Quick Groups & Prefabs
Sunday, March 30th, 2008I finished implementing Quick Groups today in ToeTag. It’s really interesting to me how I figure out the features that the editor needs simply by using it. I was constantly having to copy things like light fixtures or complicated wall structures and other things made of many brushes/entities. This sucked a lot because I had to reselect everything from scratch.
With ‘Quick Groups’, if you are diligent from the start of your map, you’ll be sitting pretty once you reach critical mass of detail. Every level designer knows what critical mass of detail is. That’s the point in the development of your map when you’ve established the visual theme and now you’re heading for the finish line. You’re working on gameplay and new areas but the visuals are more or less established. With ‘Quick Groups’ you’ll be able to copy complex brushes/entities from earlier in your map without a hassle. You select one brush/entity, hit CMD+OPTION+G and then all the other brushes/entities that are part of that quick group are selected.
It does smart things too. If you copy a group of brushes/entities that are part of a quick group, the new brushes/entities that are pasted into the map will be placed into a new quick group automatically so they will be selectable as a group as well.
Creating a quick group is easy as well. Select the brushes/entities that you want to be grouped together and hit CMD+G.
This is hugely powerful once you get the hang of it. And I’ll go even further and say that it’s more powerful than a prefab system. There, I said it.
Prefabs are a great idea in theory but when it comes to Quake levels you tend to customize things in every level. Your prefab library tends to morph to keep up with your current levels requirements. So you might as well use quick groups and work within the level itself.
And let’s face it - level designers like designing levels. They don’t want to use a bunch of stuff that someone else built. They want to build it themselves.

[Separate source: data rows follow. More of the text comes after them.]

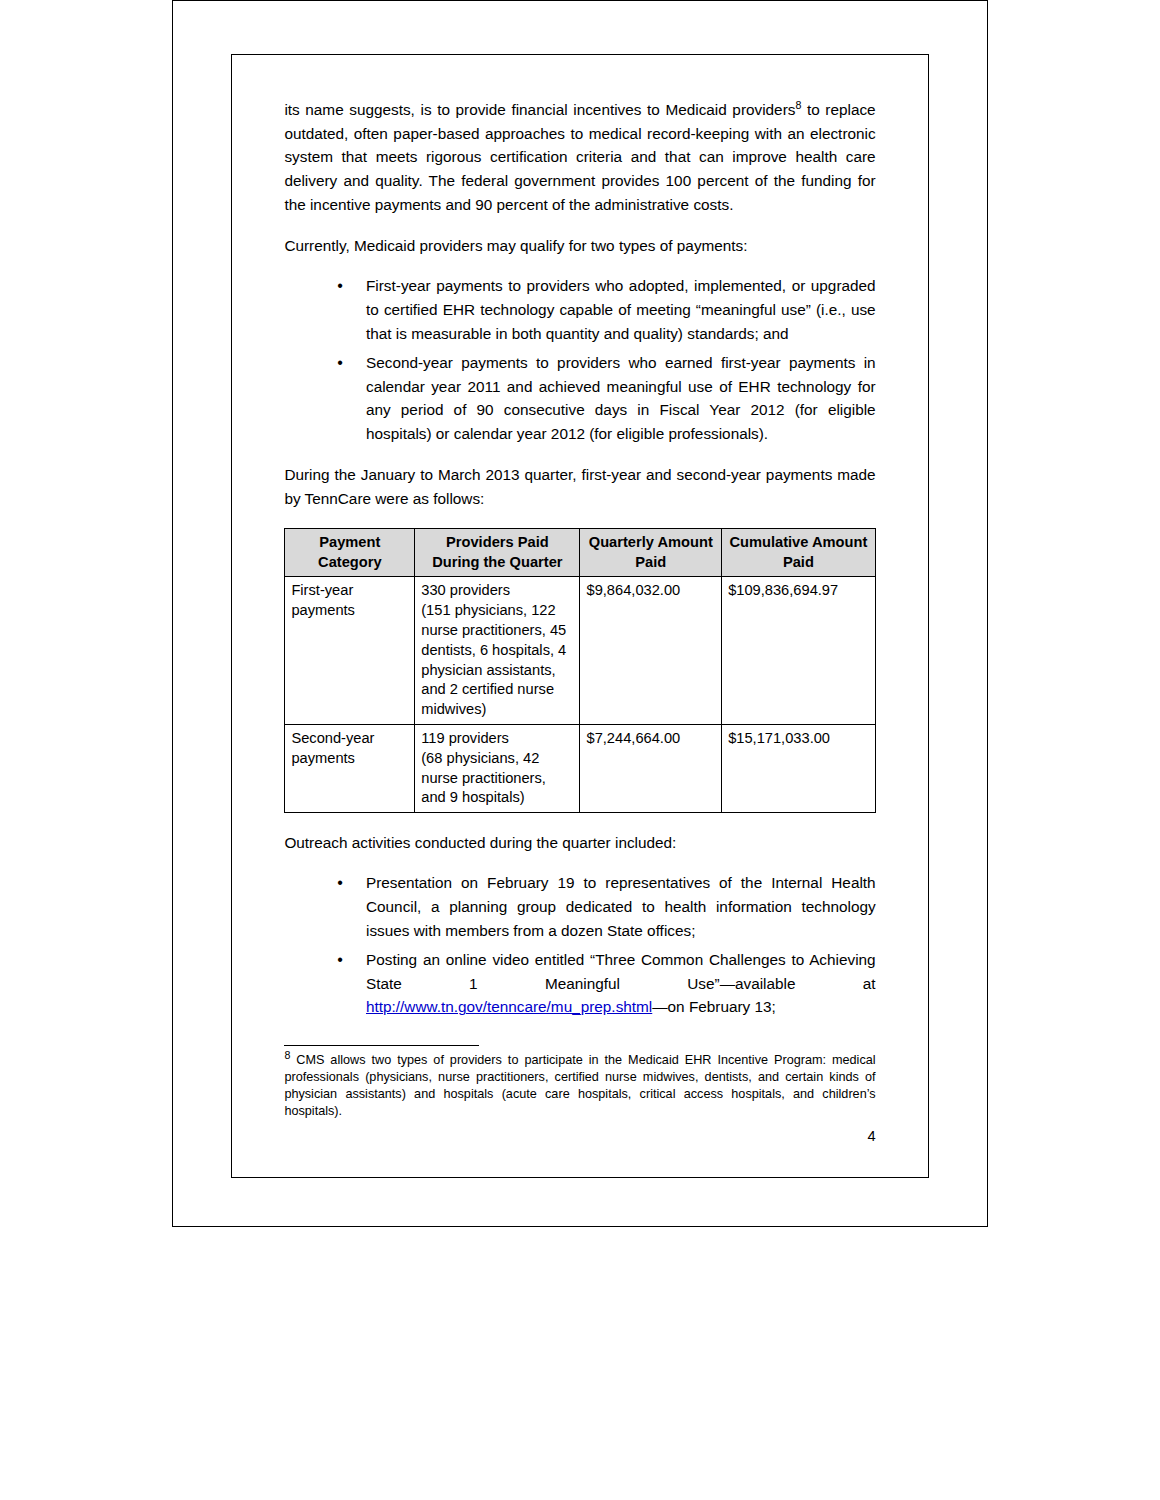its name suggests, is to provide financial incentives to Medicaid providers8 to replace outdated, often paper-based approaches to medical record-keeping with an electronic system that meets rigorous certification criteria and that can improve health care delivery and quality. The federal government provides 100 percent of the funding for the incentive payments and 90 percent of the administrative costs.
Currently, Medicaid providers may qualify for two types of payments:
First-year payments to providers who adopted, implemented, or upgraded to certified EHR technology capable of meeting “meaningful use” (i.e., use that is measurable in both quantity and quality) standards; and
Second-year payments to providers who earned first-year payments in calendar year 2011 and achieved meaningful use of EHR technology for any period of 90 consecutive days in Fiscal Year 2012 (for eligible hospitals) or calendar year 2012 (for eligible professionals).
During the January to March 2013 quarter, first-year and second-year payments made by TennCare were as follows:
| Payment Category | Providers Paid During the Quarter | Quarterly Amount Paid | Cumulative Amount Paid |
| --- | --- | --- | --- |
| First-year payments | 330 providers (151 physicians, 122 nurse practitioners, 45 dentists, 6 hospitals, 4 physician assistants, and 2 certified nurse midwives) | $9,864,032.00 | $109,836,694.97 |
| Second-year payments | 119 providers (68 physicians, 42 nurse practitioners, and 9 hospitals) | $7,244,664.00 | $15,171,033.00 |
Outreach activities conducted during the quarter included:
Presentation on February 19 to representatives of the Internal Health Council, a planning group dedicated to health information technology issues with members from a dozen State offices;
Posting an online video entitled “Three Common Challenges to Achieving State 1 Meaningful Use”—available at http://www.tn.gov/tenncare/mu_prep.shtml—on February 13;
8 CMS allows two types of providers to participate in the Medicaid EHR Incentive Program: medical professionals (physicians, nurse practitioners, certified nurse midwives, dentists, and certain kinds of physician assistants) and hospitals (acute care hospitals, critical access hospitals, and children’s hospitals).
4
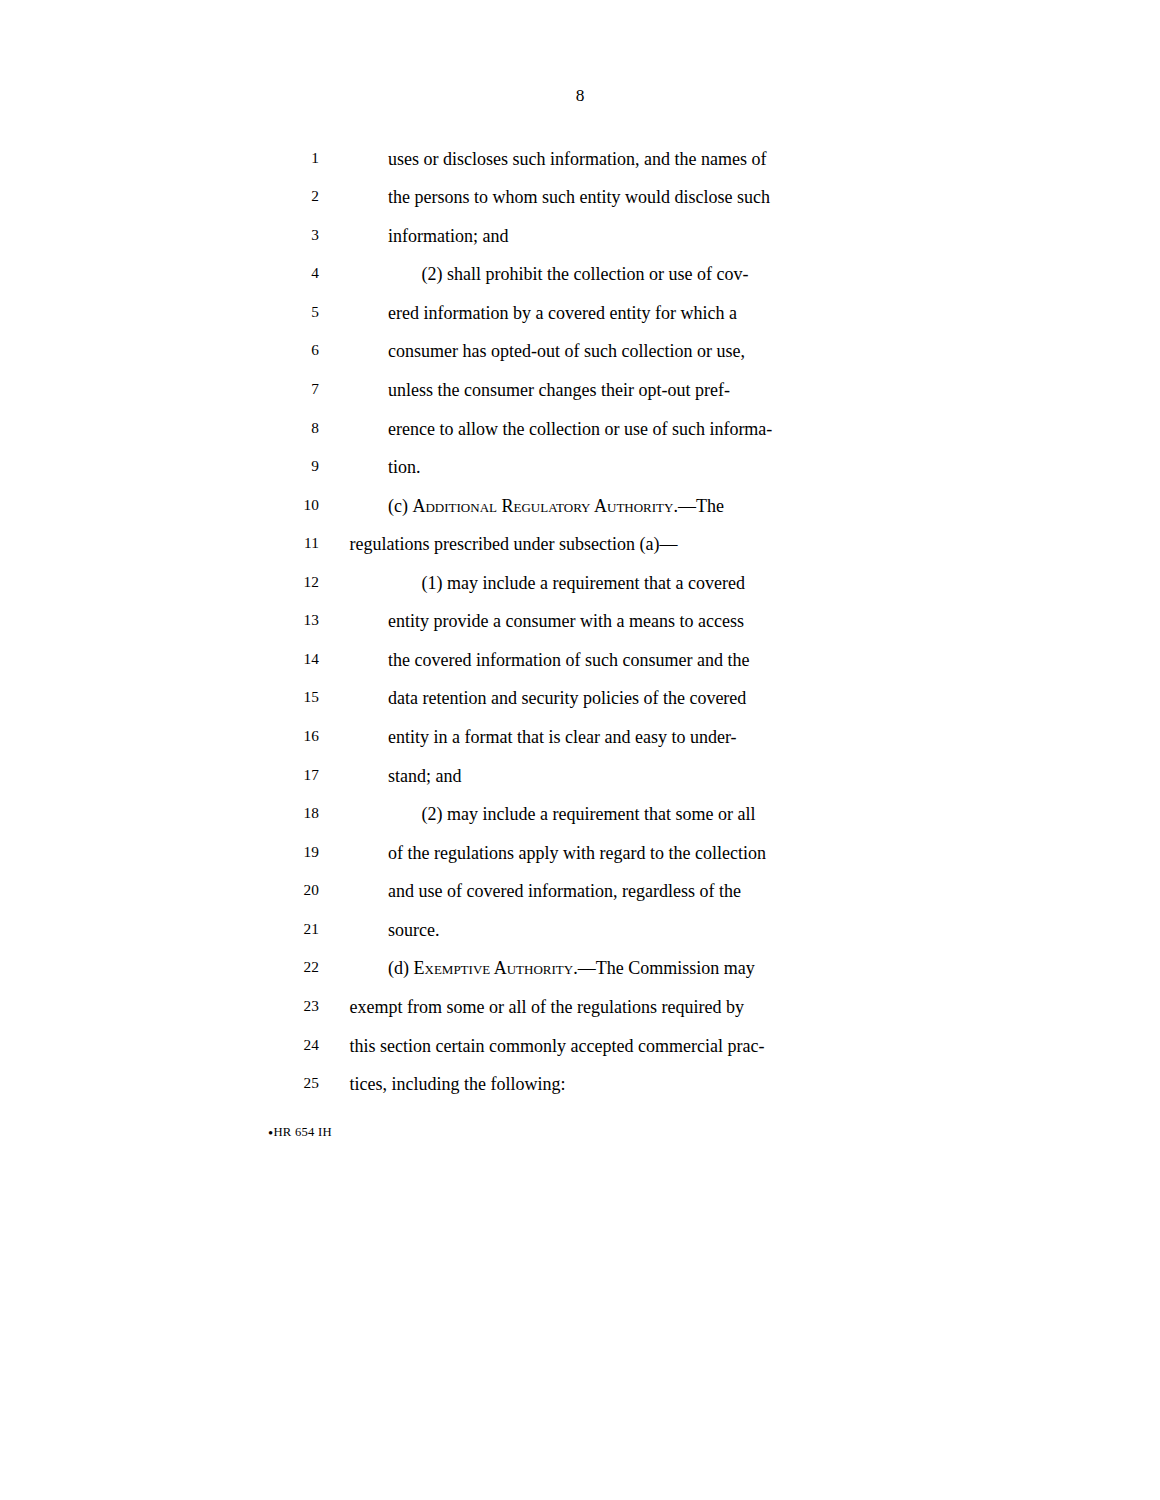8
uses or discloses such information, and the names of
the persons to whom such entity would disclose such
information; and
(2) shall prohibit the collection or use of cov-
ered information by a covered entity for which a
consumer has opted-out of such collection or use,
unless the consumer changes their opt-out pref-
erence to allow the collection or use of such informa-
tion.
(c) Additional Regulatory Authority.—The
regulations prescribed under subsection (a)—
(1) may include a requirement that a covered
entity provide a consumer with a means to access
the covered information of such consumer and the
data retention and security policies of the covered
entity in a format that is clear and easy to under-
stand; and
(2) may include a requirement that some or all
of the regulations apply with regard to the collection
and use of covered information, regardless of the
source.
(d) Exemptive Authority.—The Commission may
exempt from some or all of the regulations required by
this section certain commonly accepted commercial prac-
tices, including the following:
•HR 654 IH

Sure, sometimes you need something standardized like a slipgate or a teleporter. If that’s the case, just open another map in ToeTag, copy and paste what you need. Prefabs be damned!
BSP Blues
Sunday, March 30th, 2008I decided to try something out yesterday. I’m trying to figure out how to get an OBJ file to integrate with ToeTag in a seamless fashion. I had many ideas but then came up with the one that I felt was ideal : have QBSP simply insert those triangles directly into the resulting BSP! Why fool around with trying to create convex shapes from the OBJ file or extruding the polys backwards or other techniques that can get messy?
Well, because the QBSP code is horrifically complicated. Well maybe not for some people but for me, it is. I can’t make heads or tails out of what Carmack is doing in there. Global variables everywhere, obscure variable names, oddly structured function calls - ye gods. So that idea is dead. I thought that I was close at one point as I had it reading the triangles in and I was inserting them into the BSP but lots of stuff was breaking and they weren’t rendering and … well, just forget it.
I’m going to do a more traditional implementation of it now. ToeTag will read the triangulated mesh into the editor, break it down immediately into a set of brushes and then you can work with it freely.
I will offset the pain of this somewhat by implementing a feature that I will call “Quick Groups”. You’ll be able to select a set of brushes, hit CMD+G, and then those brushes will work as a group. If you double click on one, it will select all of the others in the quick group. Any imported triangle meshes will automatically go into their own quick group. Should work well enough I suppose although I really would have liked to have gotten the QBSP solution working. I guess that’ll have to wait until someone who speaks Carmack better than I do can take a look at it.